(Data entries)
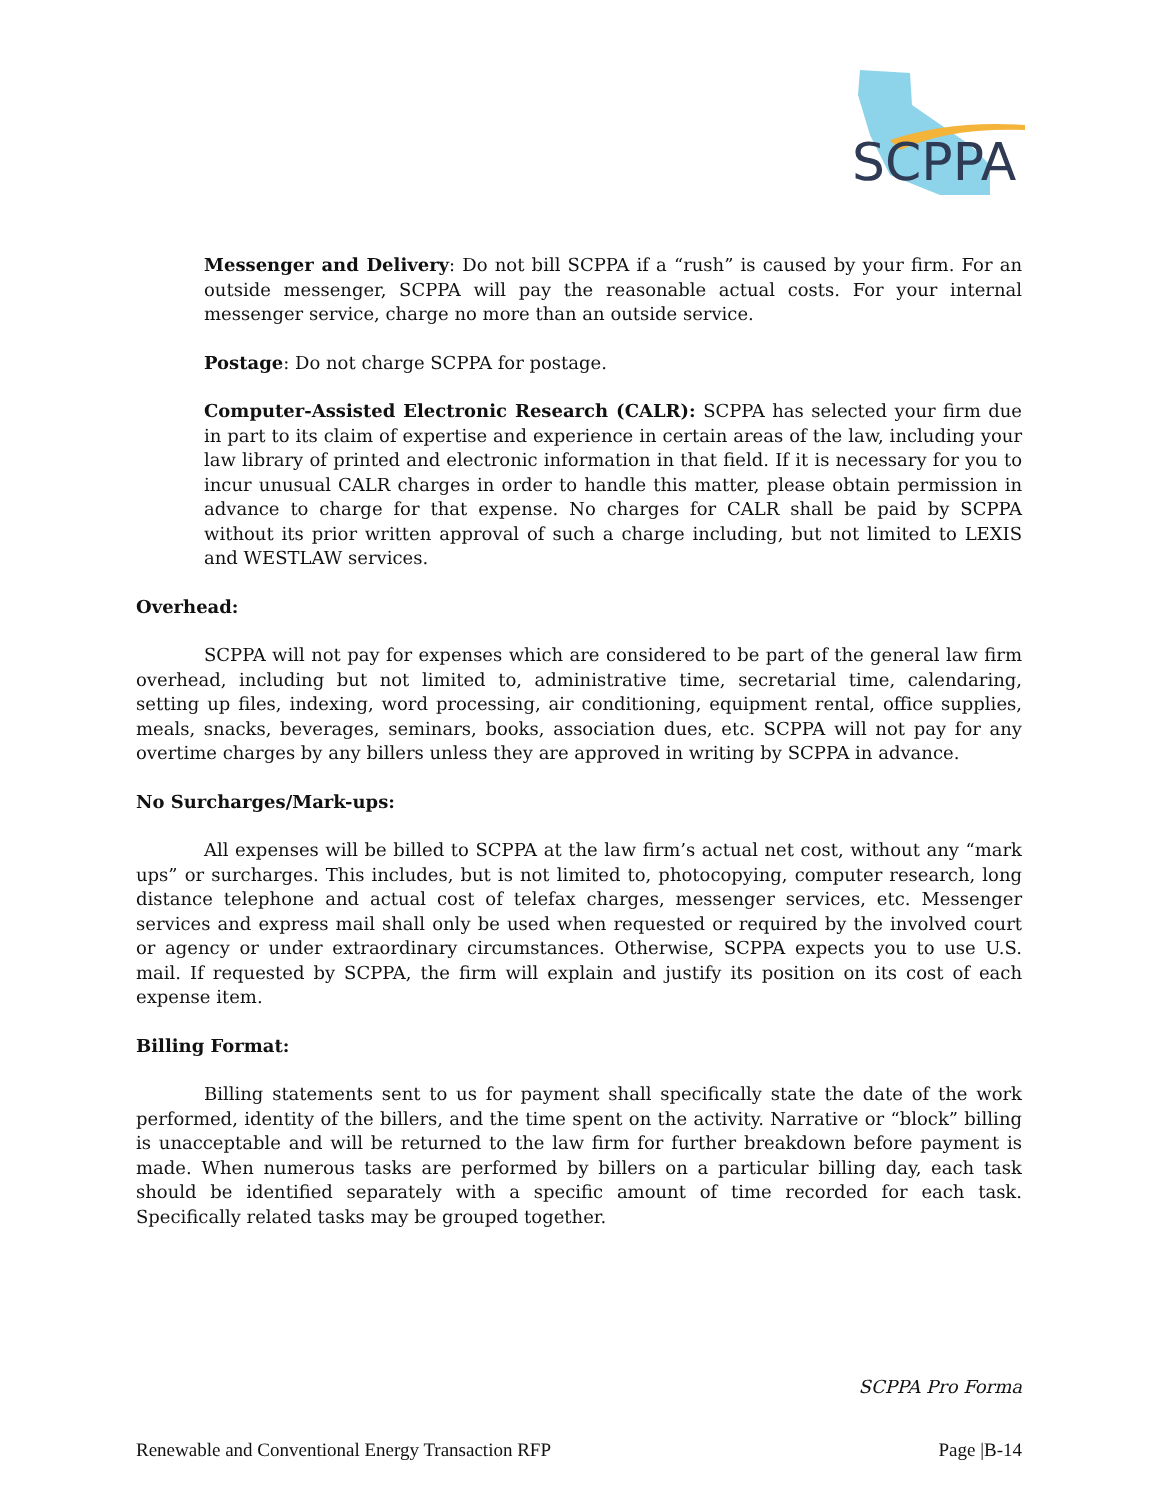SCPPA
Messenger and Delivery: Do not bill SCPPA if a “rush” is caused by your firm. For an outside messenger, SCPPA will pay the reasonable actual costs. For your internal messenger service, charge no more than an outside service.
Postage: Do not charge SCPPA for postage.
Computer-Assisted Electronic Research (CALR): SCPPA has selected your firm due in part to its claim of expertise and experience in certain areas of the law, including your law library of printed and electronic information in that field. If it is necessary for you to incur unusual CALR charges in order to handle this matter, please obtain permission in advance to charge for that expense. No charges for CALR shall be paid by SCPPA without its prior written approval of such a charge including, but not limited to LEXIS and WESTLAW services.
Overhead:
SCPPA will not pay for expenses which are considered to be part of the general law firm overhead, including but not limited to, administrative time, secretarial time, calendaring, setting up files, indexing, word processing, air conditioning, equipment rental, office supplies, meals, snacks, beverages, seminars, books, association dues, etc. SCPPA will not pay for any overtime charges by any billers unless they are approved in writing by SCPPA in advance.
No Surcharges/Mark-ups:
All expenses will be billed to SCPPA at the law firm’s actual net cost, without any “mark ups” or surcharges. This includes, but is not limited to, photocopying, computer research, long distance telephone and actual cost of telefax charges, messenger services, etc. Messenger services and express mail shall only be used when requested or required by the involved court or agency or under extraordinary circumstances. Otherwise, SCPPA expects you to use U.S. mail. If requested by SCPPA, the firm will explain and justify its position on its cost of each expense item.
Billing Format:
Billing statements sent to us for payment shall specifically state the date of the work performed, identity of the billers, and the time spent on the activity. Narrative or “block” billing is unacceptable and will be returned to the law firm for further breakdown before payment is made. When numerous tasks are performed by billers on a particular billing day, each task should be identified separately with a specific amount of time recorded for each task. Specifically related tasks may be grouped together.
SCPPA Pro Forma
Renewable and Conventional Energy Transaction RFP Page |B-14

* * *

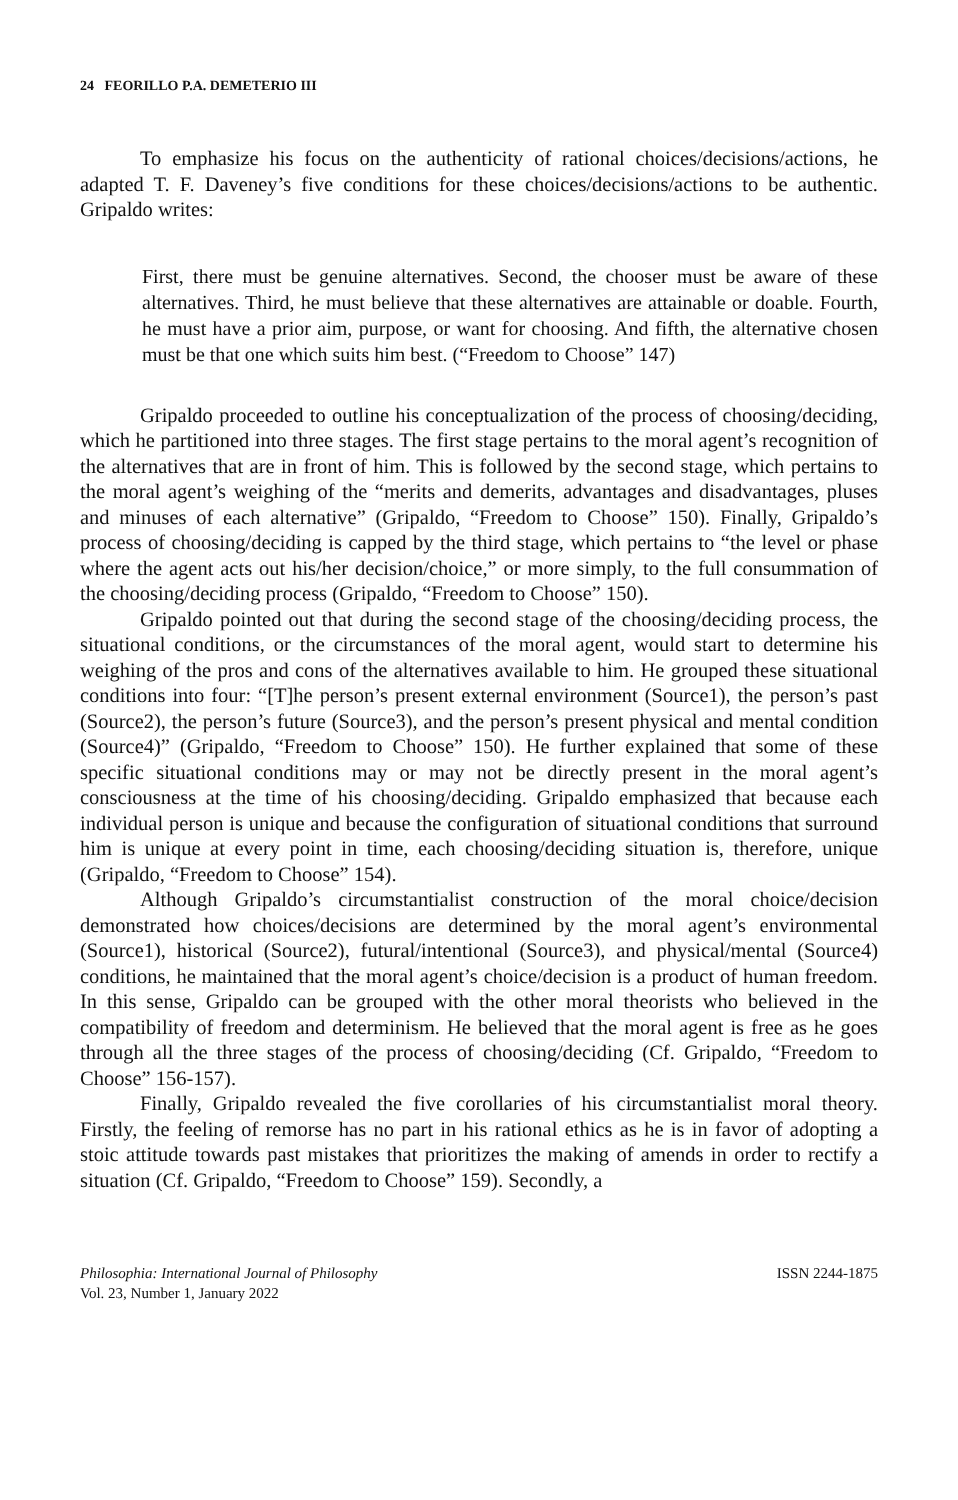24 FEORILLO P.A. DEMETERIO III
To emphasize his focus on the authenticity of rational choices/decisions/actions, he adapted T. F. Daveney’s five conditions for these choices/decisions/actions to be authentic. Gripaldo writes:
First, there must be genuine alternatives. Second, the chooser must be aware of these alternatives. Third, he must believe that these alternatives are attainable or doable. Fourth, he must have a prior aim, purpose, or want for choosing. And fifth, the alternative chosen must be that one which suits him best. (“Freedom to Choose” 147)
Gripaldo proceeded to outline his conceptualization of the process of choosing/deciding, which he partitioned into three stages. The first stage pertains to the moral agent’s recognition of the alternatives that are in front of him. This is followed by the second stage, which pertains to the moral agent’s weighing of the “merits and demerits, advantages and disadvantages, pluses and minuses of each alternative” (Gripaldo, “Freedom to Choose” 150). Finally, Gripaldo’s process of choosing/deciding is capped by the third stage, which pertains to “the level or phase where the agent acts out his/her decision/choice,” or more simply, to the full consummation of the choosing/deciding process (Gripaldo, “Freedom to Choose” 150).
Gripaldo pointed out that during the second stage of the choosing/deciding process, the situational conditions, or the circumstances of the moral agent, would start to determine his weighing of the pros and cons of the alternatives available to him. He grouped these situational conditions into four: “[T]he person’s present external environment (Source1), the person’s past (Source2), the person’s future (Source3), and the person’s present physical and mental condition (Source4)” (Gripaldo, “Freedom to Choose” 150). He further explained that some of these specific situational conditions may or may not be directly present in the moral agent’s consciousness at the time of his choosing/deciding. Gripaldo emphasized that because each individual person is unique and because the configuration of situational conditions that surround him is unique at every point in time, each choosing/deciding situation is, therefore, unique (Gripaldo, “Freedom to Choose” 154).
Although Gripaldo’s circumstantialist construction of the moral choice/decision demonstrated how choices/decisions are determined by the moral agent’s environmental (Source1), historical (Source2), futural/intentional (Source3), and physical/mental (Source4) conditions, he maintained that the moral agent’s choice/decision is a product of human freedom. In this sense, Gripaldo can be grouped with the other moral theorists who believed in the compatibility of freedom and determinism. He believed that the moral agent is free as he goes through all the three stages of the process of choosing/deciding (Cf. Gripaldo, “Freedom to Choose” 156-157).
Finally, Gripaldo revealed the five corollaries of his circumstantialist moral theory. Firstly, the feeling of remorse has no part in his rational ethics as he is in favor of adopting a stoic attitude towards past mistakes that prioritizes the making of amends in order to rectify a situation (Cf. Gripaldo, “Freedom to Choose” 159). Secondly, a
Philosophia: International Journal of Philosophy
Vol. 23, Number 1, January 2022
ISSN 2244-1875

■ To do
Scan the lines above for the word "five", then copy each line that has it.

■ Result
To emphasize his focus on the authenticity of rational choices/decisions/actions, he adapted T. F. Daveney’s five conditions for these choices/decisions/actions to be authentic. Gripaldo writes:
Finally, Gripaldo revealed the five corollaries of his circumstantialist moral theory. Firstly, the feeling of remorse has no part in his rational ethics as he is in favor of adopting a stoic attitude towards past mistakes that prioritizes the making of amends in order to rectify a situation (Cf. Gripaldo, “Freedom to Choose” 159). Secondly, a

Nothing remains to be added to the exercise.